§ DIRECTIONS FOR THIS TASK
Write out, as an exact transcription, the line that has "absolute; top: 19px;" and each line after it through the end of the data below.

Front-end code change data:
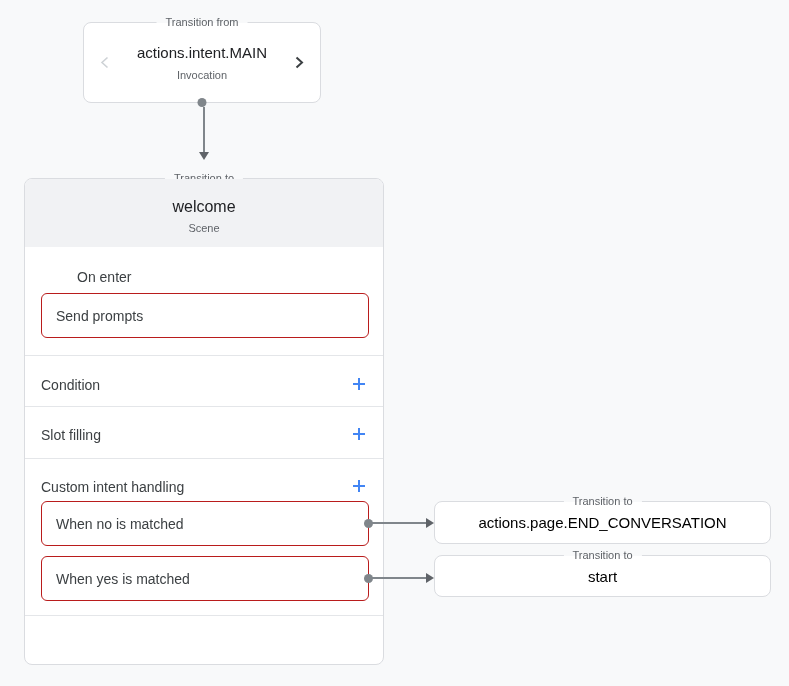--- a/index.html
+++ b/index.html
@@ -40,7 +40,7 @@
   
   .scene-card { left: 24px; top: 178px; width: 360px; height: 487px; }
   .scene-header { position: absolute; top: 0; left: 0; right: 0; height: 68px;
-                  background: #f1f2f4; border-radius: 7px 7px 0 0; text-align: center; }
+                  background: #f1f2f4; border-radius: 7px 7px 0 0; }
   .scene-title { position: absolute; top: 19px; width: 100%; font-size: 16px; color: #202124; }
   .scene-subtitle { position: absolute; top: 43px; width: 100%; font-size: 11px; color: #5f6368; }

§ PROBLEM SOLUTION
   .scene-title { position: absolute; top: 19px; width: 100%; font-size: 16px; color: #202124; }
   .scene-subtitle { position: absolute; top: 43px; width: 100%; font-size: 11px; color: #5f6368; }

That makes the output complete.